%%

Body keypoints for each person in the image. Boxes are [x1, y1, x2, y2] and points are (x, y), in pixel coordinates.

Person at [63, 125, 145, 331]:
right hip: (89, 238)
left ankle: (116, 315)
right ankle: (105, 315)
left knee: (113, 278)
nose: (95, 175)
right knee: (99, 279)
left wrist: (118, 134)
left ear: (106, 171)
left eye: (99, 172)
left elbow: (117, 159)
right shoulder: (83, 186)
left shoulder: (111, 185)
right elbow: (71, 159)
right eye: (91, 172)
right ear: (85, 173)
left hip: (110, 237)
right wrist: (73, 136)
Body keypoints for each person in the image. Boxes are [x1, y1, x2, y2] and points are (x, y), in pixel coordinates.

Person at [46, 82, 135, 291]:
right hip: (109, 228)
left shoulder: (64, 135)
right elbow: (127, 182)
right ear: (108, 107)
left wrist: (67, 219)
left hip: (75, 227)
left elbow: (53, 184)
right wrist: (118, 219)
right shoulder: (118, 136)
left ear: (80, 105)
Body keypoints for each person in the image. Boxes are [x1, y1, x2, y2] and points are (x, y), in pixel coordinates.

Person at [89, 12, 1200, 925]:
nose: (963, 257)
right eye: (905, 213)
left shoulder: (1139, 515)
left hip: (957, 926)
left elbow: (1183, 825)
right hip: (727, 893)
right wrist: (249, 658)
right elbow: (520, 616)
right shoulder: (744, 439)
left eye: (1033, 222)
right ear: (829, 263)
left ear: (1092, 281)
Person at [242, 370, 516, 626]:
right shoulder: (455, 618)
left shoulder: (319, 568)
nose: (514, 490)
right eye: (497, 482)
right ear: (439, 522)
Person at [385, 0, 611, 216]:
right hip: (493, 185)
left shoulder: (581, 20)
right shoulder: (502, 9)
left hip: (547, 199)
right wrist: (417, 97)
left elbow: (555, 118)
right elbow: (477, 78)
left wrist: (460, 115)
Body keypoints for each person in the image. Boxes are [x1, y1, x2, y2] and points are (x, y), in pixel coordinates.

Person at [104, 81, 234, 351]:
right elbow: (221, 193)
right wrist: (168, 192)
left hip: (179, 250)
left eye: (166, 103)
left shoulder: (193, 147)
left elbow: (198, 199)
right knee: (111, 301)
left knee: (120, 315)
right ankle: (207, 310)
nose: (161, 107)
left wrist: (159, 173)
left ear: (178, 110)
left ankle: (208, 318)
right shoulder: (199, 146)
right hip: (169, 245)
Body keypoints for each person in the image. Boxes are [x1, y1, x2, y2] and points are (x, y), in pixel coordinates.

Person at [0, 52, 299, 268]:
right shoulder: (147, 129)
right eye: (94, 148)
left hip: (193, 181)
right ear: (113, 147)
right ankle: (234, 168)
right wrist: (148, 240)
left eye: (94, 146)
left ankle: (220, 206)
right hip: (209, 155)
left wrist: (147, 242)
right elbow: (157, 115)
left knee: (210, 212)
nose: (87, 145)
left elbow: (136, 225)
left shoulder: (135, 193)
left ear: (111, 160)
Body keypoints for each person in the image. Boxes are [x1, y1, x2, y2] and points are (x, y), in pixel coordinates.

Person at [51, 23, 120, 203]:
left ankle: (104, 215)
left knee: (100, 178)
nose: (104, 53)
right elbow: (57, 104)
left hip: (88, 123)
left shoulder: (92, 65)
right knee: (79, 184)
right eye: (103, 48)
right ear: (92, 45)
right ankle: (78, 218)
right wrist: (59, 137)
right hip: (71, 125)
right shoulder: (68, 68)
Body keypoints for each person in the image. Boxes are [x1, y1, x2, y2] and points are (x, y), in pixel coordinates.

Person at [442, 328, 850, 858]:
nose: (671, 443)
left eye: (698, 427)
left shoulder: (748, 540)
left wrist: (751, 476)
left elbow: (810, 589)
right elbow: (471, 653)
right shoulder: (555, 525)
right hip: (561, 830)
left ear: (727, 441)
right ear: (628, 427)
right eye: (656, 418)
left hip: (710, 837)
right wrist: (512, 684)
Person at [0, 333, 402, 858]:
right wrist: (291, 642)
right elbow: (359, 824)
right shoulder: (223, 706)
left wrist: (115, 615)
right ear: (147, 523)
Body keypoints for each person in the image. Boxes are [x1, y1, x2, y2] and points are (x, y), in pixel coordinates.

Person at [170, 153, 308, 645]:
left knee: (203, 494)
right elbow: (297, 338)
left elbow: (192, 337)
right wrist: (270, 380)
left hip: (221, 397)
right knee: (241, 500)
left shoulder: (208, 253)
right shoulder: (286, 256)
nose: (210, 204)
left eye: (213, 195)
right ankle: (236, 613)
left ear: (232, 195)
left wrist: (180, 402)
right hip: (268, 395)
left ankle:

%%

Retype all of the entries shown above, exactly.

Body keypoints for each person in the image. Boxes are [x1, y1, x2, y2] and points are (x, y), in pixel coordinates.

Person at [63, 125, 145, 331]:
right hip: (89, 238)
left ankle: (116, 315)
right ankle: (105, 315)
left knee: (113, 278)
nose: (95, 175)
right knee: (99, 279)
left wrist: (118, 134)
left ear: (106, 171)
left eye: (99, 172)
left elbow: (117, 159)
right shoulder: (83, 186)
left shoulder: (111, 185)
right elbow: (71, 159)
right eye: (91, 172)
right ear: (85, 173)
left hip: (110, 237)
right wrist: (73, 136)
Body keypoints for each person in the image. Boxes are [x1, y1, x2, y2] and points are (x, y), in pixel coordinates.

Person at [46, 82, 135, 291]:
right hip: (109, 228)
left shoulder: (64, 135)
right elbow: (127, 182)
right ear: (108, 107)
left wrist: (67, 219)
left hip: (75, 227)
left elbow: (53, 184)
right wrist: (118, 219)
right shoulder: (118, 136)
left ear: (80, 105)
Body keypoints for each person in the image. Boxes are [x1, y1, x2, y2] and points are (x, y), in pixel coordinates.

Person at [89, 12, 1200, 925]:
nose: (963, 257)
right eye: (905, 213)
left shoulder: (1139, 515)
left hip: (957, 926)
left elbow: (1183, 825)
right hip: (727, 893)
right wrist: (249, 658)
right elbow: (520, 616)
right shoulder: (744, 439)
left eye: (1033, 222)
right ear: (829, 263)
left ear: (1092, 281)
Person at [242, 370, 516, 626]:
right shoulder: (455, 618)
left shoulder: (319, 568)
nose: (514, 490)
right eye: (497, 482)
right ear: (439, 522)
Person at [385, 0, 611, 216]:
right hip: (493, 185)
left shoulder: (581, 20)
right shoulder: (502, 9)
left hip: (547, 199)
right wrist: (417, 97)
left elbow: (555, 118)
right elbow: (477, 78)
left wrist: (460, 115)
Body keypoints for each person in the image. Boxes are [x1, y1, x2, y2] and points are (x, y), in pixel coordinates.

Person at [104, 81, 234, 351]:
right elbow: (221, 193)
right wrist: (168, 192)
left hip: (179, 250)
left eye: (166, 103)
left shoulder: (193, 147)
left elbow: (198, 199)
right knee: (111, 301)
left knee: (120, 315)
right ankle: (207, 310)
nose: (161, 107)
left wrist: (159, 173)
left ear: (178, 110)
left ankle: (208, 318)
right shoulder: (199, 146)
right hip: (169, 245)
Body keypoints for each person in the image. Boxes are [x1, y1, x2, y2] and points are (x, y), in pixel coordinates.

Person at [0, 52, 299, 268]:
right shoulder: (147, 129)
right eye: (94, 148)
left hip: (193, 181)
right ear: (113, 147)
right ankle: (234, 168)
right wrist: (148, 240)
left eye: (94, 146)
left ankle: (220, 206)
right hip: (209, 155)
left wrist: (147, 242)
right elbow: (157, 115)
left knee: (210, 212)
nose: (87, 145)
left elbow: (136, 225)
left shoulder: (135, 193)
left ear: (111, 160)
Body keypoints for each person in the image. Boxes are [x1, y1, x2, y2] and points are (x, y), in pixel coordinates.

Person at [51, 23, 120, 203]:
left ankle: (104, 215)
left knee: (100, 178)
nose: (104, 53)
right elbow: (57, 104)
left hip: (88, 123)
left shoulder: (92, 65)
right knee: (79, 184)
right eye: (103, 48)
right ear: (92, 45)
right ankle: (78, 218)
right wrist: (59, 137)
right hip: (71, 125)
right shoulder: (68, 68)
Body keypoints for each person in the image. Boxes are [x1, y1, x2, y2] and points are (x, y), in pixel coordinates.

Person at [442, 328, 850, 858]:
nose: (671, 443)
left eye: (698, 427)
left shoulder: (748, 540)
left wrist: (751, 476)
left elbow: (810, 589)
right elbow: (471, 653)
right shoulder: (555, 525)
right hip: (561, 830)
left ear: (727, 441)
right ear: (628, 427)
right eye: (656, 418)
left hip: (710, 837)
right wrist: (512, 684)
Person at [0, 333, 402, 858]:
right wrist: (291, 642)
right elbow: (359, 824)
right shoulder: (223, 706)
left wrist: (115, 615)
right ear: (147, 523)
Body keypoints for each person in the image. Boxes are [x1, y1, x2, y2] and points are (x, y), in pixel coordinates.

Person at [170, 153, 308, 645]:
left knee: (203, 494)
right elbow: (297, 338)
left elbow: (192, 337)
right wrist: (270, 380)
left hip: (221, 397)
right knee: (241, 500)
left shoulder: (208, 253)
right shoulder: (286, 256)
nose: (210, 204)
left eye: (213, 195)
right ankle: (236, 613)
left ear: (232, 195)
left wrist: (180, 402)
right hip: (268, 395)
left ankle:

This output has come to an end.